Let the output be exactly the lines from the one containing "Christian financial advisor" through the end of the records below, both included.

··········

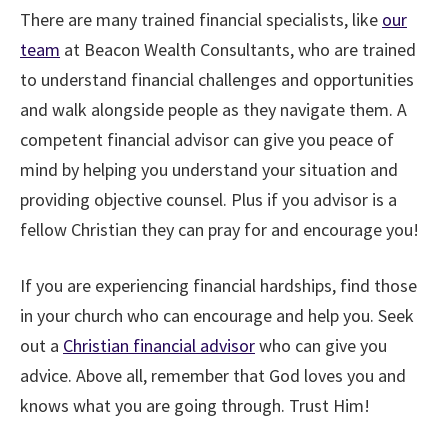
There are many trained financial specialists, like
our
team
at Beacon Wealth Consultants, who are trained
to understand financial challenges and opportunities
and walk alongside people as they navigate them. A
competent financial advisor can give you peace of
mind by helping you understand your situation and
providing objective counsel. Plus if you advisor is a
fellow Christian they can pray for and encourage you!
If you are experiencing financial hardships, find those
in your church who can encourage and help you. Seek
out a
Christian financial advisor
who can give you
advice. Above all, remember that God loves you and
knows what you are going through. Trust Him!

··········

### [SOLUTION TO THIS PROBLEM]
Christian financial advisor
who can give you
advice. Above all, remember that God loves you and
knows what you are going through. Trust Him!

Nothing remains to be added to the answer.